*** Opening of Text provided ***

Tuesday, April 26, 2011

Canadian patent for renewable energy storage in heavy oil formations issued

Chicago-based PyroPhase Inc. was recently issued a Canadian patent for a method to store variable wind and solar PV power as heat in heavy oil formations, including oil sands and oil shale. This method can use variable and off-peak power because it stores radio-frequency energy as heat in heavy oil formations. It converts this resource to fuel for refineries in amounts 5 times the electric energy input.

Because this method uses power whenever it is available, and is instantly interruptible, it stabilizes the electric grid. It compensates for fluctuations in wind and solar power input and also in users demand. This reduces the need for spinning reserves, i.e. power plants that run all the time to meet sudden load changes, and thus waste fuel.

*** Close of Text provided ***
*** Opening of Provided information ***

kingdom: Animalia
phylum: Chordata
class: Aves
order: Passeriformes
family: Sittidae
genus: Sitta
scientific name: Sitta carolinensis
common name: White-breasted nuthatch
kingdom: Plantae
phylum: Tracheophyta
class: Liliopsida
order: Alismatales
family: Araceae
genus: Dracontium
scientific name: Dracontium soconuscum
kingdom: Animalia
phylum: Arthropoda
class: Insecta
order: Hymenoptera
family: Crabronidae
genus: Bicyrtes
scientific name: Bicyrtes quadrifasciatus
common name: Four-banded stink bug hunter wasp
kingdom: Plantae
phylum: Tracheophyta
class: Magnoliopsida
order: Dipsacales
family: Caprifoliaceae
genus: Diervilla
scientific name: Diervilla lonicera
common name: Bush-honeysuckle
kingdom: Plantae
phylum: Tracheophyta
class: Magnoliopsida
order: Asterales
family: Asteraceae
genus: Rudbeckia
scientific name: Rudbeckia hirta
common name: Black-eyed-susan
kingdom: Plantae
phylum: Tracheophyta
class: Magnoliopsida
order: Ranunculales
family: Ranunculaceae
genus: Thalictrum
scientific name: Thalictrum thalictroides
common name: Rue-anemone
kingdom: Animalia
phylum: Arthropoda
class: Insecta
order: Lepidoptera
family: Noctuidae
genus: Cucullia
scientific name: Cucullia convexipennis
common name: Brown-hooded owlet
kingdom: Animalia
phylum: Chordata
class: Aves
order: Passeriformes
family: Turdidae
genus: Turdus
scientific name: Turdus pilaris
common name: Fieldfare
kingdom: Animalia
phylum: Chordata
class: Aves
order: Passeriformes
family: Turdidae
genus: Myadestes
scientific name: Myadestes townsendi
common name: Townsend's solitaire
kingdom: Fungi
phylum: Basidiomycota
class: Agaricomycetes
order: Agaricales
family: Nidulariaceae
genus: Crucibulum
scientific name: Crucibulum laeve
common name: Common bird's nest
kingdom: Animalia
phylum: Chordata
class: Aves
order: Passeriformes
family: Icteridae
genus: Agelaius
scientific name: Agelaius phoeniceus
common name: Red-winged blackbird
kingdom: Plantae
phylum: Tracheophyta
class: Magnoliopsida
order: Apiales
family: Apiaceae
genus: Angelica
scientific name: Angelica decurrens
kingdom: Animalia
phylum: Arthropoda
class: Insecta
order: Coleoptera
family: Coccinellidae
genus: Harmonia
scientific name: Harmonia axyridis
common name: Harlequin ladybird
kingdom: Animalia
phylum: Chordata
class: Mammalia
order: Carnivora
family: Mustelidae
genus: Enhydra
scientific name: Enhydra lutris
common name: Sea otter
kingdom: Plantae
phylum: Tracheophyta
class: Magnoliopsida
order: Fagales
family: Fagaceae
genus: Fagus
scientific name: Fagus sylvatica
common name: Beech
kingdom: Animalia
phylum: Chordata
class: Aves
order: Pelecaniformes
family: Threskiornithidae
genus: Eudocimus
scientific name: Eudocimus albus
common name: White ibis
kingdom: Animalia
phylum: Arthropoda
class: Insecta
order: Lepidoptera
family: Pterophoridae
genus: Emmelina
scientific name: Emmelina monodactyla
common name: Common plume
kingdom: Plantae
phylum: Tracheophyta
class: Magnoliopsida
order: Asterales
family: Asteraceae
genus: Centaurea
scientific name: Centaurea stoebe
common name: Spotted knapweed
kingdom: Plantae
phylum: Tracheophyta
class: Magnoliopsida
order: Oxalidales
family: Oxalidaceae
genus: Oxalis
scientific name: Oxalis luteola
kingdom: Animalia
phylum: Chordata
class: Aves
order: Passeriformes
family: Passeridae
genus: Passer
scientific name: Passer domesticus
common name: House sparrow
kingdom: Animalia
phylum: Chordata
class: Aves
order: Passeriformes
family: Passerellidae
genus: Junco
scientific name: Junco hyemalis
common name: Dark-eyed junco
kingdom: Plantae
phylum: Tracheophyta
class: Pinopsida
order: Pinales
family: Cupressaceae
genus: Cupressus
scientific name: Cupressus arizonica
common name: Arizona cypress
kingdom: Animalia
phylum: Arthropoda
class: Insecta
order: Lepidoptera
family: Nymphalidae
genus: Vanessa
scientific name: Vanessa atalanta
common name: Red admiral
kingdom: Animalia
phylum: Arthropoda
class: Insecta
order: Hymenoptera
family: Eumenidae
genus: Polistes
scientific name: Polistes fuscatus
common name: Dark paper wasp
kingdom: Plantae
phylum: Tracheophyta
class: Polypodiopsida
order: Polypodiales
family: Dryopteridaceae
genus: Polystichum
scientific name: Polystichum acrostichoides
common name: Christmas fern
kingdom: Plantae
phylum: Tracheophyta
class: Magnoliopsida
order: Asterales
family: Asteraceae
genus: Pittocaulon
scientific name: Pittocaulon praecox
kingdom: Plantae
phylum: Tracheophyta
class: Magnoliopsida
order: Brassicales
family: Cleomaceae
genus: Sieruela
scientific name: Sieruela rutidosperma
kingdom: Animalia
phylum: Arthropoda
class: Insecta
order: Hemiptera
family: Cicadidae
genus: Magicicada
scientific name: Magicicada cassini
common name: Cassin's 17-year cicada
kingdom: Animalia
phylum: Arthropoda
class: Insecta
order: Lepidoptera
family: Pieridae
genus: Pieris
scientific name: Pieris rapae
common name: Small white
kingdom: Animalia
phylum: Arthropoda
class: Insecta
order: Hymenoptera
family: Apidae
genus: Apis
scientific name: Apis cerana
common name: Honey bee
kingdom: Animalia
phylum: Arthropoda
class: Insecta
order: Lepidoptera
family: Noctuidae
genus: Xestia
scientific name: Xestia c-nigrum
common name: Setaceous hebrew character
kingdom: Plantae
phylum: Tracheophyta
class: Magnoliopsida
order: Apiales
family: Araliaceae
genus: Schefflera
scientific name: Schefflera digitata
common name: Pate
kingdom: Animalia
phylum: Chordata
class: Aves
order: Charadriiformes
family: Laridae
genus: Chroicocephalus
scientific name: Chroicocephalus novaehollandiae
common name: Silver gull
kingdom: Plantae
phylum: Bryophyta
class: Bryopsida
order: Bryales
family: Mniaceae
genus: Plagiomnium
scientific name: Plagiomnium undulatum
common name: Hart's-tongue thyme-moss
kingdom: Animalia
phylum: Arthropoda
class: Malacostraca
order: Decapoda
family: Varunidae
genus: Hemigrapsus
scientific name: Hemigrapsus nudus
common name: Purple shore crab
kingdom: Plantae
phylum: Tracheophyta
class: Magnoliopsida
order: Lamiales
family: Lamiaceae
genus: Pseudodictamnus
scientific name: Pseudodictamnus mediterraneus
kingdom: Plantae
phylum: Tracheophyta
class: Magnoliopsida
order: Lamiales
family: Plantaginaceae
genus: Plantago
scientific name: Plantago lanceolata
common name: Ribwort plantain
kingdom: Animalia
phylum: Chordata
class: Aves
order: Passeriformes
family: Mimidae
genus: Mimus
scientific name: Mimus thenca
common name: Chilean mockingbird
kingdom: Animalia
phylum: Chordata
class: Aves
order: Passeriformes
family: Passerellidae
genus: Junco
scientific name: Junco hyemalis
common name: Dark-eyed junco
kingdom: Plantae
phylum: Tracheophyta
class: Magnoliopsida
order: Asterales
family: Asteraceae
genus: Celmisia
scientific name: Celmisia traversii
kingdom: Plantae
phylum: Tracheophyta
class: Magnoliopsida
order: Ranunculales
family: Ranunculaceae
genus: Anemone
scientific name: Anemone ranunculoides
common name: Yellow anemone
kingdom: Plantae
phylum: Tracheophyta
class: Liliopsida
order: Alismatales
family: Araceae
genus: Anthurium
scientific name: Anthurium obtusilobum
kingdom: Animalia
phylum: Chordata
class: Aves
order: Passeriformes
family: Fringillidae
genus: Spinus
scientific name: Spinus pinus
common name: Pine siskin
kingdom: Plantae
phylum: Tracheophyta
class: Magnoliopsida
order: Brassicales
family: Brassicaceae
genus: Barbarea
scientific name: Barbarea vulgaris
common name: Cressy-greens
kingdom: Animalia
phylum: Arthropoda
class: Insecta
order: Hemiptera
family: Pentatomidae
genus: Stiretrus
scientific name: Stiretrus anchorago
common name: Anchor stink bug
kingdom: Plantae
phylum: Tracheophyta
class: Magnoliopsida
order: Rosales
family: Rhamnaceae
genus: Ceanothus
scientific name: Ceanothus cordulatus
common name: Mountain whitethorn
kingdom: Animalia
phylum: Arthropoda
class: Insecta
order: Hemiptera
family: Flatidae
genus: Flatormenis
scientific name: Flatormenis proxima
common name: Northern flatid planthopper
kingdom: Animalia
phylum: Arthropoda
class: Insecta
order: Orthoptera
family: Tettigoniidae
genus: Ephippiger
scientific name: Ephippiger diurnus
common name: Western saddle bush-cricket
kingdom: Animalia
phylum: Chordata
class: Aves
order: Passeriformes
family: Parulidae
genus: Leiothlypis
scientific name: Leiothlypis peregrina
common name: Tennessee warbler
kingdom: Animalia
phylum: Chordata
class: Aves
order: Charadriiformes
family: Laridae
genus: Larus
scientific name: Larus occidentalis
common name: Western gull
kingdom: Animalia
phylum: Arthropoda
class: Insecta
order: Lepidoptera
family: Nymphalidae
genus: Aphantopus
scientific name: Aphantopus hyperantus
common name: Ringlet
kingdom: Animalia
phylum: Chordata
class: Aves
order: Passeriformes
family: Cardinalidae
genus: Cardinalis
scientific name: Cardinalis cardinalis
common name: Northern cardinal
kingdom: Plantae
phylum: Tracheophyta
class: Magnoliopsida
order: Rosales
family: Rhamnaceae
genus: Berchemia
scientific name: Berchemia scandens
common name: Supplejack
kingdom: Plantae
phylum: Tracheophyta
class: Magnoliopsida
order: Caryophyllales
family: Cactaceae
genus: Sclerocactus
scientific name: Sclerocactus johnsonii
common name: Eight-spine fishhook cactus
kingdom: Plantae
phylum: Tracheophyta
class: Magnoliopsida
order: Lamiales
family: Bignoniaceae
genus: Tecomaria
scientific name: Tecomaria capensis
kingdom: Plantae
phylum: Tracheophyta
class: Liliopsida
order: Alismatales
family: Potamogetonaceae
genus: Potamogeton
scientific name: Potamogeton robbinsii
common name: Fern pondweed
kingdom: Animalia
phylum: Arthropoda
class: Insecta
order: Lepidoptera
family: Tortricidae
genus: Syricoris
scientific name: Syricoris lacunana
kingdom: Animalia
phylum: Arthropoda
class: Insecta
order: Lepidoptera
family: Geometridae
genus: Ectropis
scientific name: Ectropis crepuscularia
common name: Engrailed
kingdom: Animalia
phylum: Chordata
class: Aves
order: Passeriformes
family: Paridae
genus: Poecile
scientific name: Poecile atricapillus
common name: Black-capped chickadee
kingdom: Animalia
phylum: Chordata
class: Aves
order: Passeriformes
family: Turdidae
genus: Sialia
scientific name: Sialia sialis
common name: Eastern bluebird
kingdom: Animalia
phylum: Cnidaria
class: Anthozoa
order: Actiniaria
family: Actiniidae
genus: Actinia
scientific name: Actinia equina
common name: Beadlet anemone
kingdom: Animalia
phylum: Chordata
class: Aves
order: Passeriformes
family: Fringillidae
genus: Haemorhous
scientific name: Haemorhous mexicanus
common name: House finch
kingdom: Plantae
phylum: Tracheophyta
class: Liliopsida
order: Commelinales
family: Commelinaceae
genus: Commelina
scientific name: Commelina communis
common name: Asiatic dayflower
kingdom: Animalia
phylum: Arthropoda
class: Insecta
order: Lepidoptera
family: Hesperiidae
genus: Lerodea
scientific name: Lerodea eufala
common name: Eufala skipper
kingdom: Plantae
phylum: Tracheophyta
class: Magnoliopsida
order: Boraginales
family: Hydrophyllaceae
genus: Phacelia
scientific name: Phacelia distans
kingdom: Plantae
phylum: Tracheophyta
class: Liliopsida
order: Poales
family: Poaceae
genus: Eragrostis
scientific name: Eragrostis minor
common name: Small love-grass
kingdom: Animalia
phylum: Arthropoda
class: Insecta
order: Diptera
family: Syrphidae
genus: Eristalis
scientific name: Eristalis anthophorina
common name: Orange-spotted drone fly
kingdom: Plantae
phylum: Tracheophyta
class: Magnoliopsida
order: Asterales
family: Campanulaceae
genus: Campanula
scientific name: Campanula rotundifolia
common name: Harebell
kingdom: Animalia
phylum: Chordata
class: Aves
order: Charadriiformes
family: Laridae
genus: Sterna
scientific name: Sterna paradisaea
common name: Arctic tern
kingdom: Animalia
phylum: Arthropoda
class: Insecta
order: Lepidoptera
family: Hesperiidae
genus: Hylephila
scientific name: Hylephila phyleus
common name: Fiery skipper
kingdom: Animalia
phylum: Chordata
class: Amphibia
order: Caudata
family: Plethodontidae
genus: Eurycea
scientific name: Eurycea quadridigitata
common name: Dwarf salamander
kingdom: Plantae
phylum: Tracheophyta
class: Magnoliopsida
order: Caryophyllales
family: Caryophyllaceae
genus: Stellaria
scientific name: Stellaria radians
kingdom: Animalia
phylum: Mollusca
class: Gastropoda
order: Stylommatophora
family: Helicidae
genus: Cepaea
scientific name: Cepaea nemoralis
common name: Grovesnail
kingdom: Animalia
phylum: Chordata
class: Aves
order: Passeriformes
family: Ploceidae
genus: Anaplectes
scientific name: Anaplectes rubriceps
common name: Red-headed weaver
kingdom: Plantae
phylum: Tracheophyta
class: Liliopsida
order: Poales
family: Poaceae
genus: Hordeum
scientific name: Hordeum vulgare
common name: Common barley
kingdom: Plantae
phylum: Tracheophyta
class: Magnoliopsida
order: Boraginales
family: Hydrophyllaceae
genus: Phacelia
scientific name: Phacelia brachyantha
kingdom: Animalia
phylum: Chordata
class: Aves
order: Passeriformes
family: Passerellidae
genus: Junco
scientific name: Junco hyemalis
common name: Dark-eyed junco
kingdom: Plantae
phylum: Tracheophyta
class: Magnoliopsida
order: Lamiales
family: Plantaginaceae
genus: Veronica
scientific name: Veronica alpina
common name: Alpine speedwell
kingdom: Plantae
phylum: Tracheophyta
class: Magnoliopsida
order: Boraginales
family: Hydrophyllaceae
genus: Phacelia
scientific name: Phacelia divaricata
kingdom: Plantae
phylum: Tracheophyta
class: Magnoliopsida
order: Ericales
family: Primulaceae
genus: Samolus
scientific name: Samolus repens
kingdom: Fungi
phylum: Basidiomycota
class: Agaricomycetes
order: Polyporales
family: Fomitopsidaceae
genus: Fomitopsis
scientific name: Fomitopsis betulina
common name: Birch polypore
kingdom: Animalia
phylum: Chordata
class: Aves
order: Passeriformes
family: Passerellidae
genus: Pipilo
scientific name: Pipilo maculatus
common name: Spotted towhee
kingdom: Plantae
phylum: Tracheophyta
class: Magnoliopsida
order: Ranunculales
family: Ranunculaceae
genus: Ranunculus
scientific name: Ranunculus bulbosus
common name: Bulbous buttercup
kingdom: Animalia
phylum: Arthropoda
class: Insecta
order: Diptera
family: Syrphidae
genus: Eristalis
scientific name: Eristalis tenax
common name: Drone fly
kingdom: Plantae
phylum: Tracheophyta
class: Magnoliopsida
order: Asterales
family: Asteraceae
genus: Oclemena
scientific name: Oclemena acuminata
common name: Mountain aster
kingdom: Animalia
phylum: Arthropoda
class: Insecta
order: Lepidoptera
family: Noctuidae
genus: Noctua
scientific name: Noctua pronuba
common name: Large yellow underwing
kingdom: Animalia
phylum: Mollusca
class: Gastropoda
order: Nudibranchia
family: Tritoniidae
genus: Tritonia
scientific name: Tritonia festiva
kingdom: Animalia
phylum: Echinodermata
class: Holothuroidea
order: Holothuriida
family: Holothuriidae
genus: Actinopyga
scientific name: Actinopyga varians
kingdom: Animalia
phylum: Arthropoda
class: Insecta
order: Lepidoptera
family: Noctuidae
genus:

*** Close of Provided information ***

# Task 1
Summarize the article on the Canadian energy-storage patent in two sentences.
# Task 2
Write the next paragraph of the article on the Canadian energy-storage patent, picking up after its final sentence.

# Response area 1
Chicago-based PyroPhase Inc. was issued a Canadian patent for a method that stores variable wind and solar PV power as heat in heavy oil formations such as oil sands and oil shale, converting that resource to refinery fuel in amounts five times the electric energy input. Because the method uses power whenever it is available and can be interrupted instantly, it stabilizes the electric grid, compensates for fluctuations in supply and demand, and reduces the need for fuel-wasting spinning reserves.

# Response area 2
PyroPhase has noted on their website that they have plans to scale up and commercialize this technology and note that a 10,000 barrel/day plant could be built in 4 years at a cost in the order of $100 million USD, including $5 million USD for pilot development and $20 million USD to scale up to commercial module size.

Given that Saskatchewan has some of the most consistently high wind speeds in North America, the best solar PV potential in Canada, is already a global leader in carbon capture technology and has well-developed heavy oil extraction and refining industry, it would seem the obvious choice to pilot such technology.